Copy every line of the material below word for word. Leave the pictures out of your answer.

(Stored items)
* begin *

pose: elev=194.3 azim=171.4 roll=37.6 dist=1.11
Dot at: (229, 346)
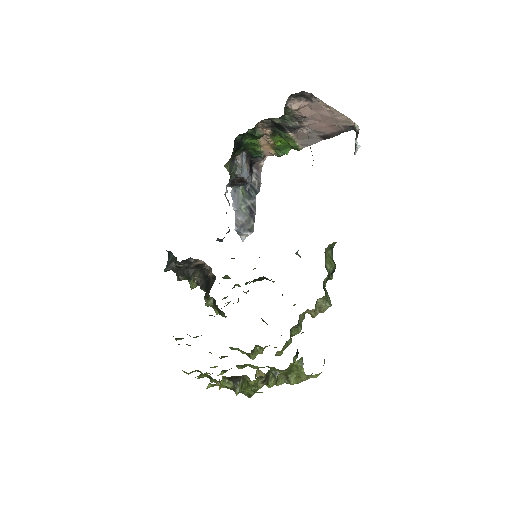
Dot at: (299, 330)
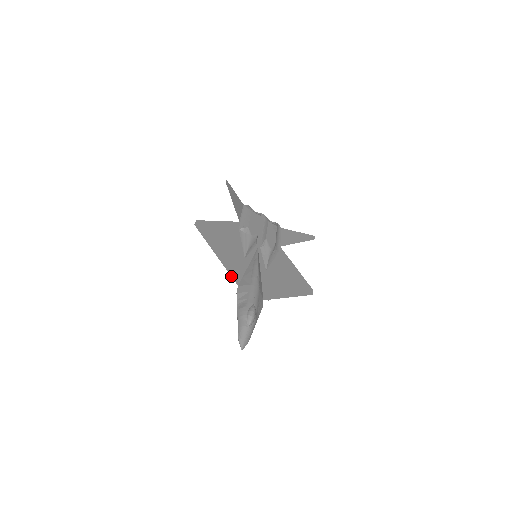
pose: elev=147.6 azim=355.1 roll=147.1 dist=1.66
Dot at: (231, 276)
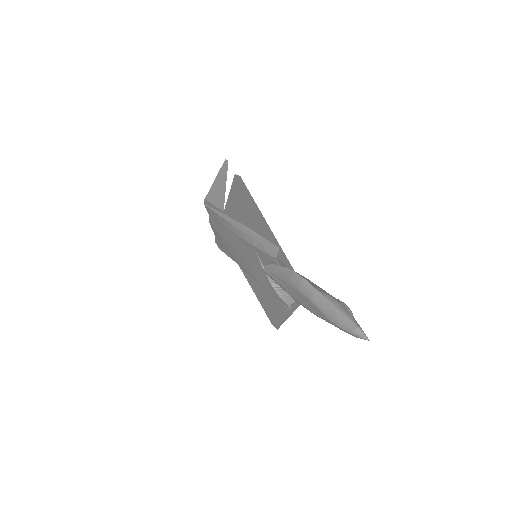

* end *

Exercise answer:
pose: elev=194.3 azim=171.4 roll=37.6 dist=1.11
Dot at: (229, 346)
Dot at: (299, 330)
pose: elev=147.6 azim=355.1 roll=147.1 dist=1.66
Dot at: (231, 276)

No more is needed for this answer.